Les politiques économiques de la gauche en Fra,ce (1936-2002) – Fondation Gabriel Peri – 20-21 mai 20011 – Actes de juin 2012

Quel rôle ont eu les ministres communistes dans le gouvernement ?  dans le PCF ?

Nous étions au pouvoir, mais nous n’avions pas le pouvoir. Cette période s’inscrit à la charnière de deux cycles trentenaires : le premier suivant la seconde guerre mondiale (croissance soutenue, intervention de l’État, inflation …) ; le second  libéral ( croissance ralentie, rôle déterminant du marché, marqué par la financiérisation de l’économie …) que ponctue la crise financière de l’automne 2008. Les élections dans la plupart des pays développés se radicalisent à droite dans ce contexte ( Thatcher en 1979, Reagan en 1981, Kohl en 1982). L’élection de François Mitterrand apparaît ainsi comme une exception française aux causes historiques et culturellles (planification gaulliste «  à la française », conception étatique communiste, importance de l’administration …) Le Programme commun, ses versions actualisées et même les 110 propositions de Mitterrand en portaient la marque. Ce fut une forte manifestation d’identité nationale

Dans une situation de croissance extérieure ralentie, sous l’influence dominante des politiques libérales, la politique de relance française ne peut prospérer sans volonté politique affirmée. On peut retenir notamment les dates repères suivantes : début octobre 1981 première dévaluation du Franc, la loi de nationalisations du 11 février 1982, de juin à novembre 1982 le blocage des salaires et des prix, en mai 1983 la désindexation des salaires par rapport aux prix. Les programmations sectorielles sont rapidement abandonnées. Les entreprises publiques inscrivent de plus en plus leur activité dans le cadre des règles concurrentielles (démission Chevènement). Les tendances européo-libérales l’emportent au sein du gouvernement et la réaction du mouvement social est faible (tput comme face aux régressions de la périodde de cohabitation 1986-1988). Les conséquences en seront graves : alors que le PIB a doublé en expression courante en vingt ans ( + 30% en euros constants déflatés de la croissance démographique), les salaires perdent 5 à 9 points au profit de la rente de (de 77 % en 1983 à environ 68% aujourd’hui). La politique de négociation salariale dans le secteur public ne s’en est pas remise. Ce qui fait paradoxe, c’est que nombre de réformes initiées avant 1983 n’ont abouti qu’après (le statut général des fonctionnaires, par exemple). Pendant toute la période ministérielle, le PCF n’est à aucun moment intervenu dans notre travail. Il ne  nous a pas non plus apporté de soutien ostentatoire (position prudente de Henri Krasuki au moment  de la désindexation). Comme on le sait, les choses devaient changer radicalement dès notre départ du gouvernement.
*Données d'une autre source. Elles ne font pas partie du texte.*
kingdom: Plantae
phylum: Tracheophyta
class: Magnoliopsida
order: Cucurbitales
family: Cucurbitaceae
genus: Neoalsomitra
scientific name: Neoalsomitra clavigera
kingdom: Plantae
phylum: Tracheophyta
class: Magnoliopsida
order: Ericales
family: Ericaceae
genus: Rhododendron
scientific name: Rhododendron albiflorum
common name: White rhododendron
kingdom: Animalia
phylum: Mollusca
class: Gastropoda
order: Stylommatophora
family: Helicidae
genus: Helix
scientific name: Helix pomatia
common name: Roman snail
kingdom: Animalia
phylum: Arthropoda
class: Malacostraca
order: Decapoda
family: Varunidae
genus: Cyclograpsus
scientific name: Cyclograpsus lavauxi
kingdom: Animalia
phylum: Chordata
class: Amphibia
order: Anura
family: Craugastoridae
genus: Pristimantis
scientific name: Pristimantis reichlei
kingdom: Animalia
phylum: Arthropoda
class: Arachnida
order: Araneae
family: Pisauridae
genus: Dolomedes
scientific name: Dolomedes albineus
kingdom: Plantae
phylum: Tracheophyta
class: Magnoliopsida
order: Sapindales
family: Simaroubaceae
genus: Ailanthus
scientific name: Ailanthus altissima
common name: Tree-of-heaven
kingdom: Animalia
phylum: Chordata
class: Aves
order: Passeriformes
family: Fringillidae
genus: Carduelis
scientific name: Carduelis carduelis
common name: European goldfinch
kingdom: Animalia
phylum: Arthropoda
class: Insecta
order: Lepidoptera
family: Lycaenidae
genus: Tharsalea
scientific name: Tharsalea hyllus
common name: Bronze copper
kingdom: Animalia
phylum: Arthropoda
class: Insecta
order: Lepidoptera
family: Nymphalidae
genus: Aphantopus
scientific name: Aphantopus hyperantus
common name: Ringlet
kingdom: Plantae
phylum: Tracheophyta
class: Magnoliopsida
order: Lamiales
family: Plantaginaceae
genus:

On peut tirer  de cette réflexion rétrospective quatre thèmes de refondation idéologique

– Le moment historique. Nous entrons dans un nouveau cycle inverse de celui débutant au tournant des années 1980. Quelle en sera la nature, notamment du point de vue de l’intervention publique, des services publics et des États ?

– L’appropriation sociale.Le silence général sur les nationalisations est une étonnante forme d’irrationalité. Il faut pour le moins tirer les enseignements des nationalisations de 1982 permettant de donner un contenu au concept d’appropriation sociale articulant : économie des besoins-propriété publique-intervention des travailleurs.Le concept vaut aussi bien au niveau national que continental et mondial.

– la démocratie institutionnelle. Plutôt que l’élaboration d’un projet constitutionnel (voire l’évocation d’une confuse VI° République) il importe d’apporter des réponses claires sur quelques questions essentielles : l’élection de Président de la République au suffrage universel, les conditions de recours au référendum, par exemple.

– La citoyenneté. C’est le concept fédérateur de choix politiques essentiels : le service public, le modèle fran çais d’intégration, la laïcité, etc.

Ces chantiers doivent permettre une refondation de l’ « hypothèse socialiste ».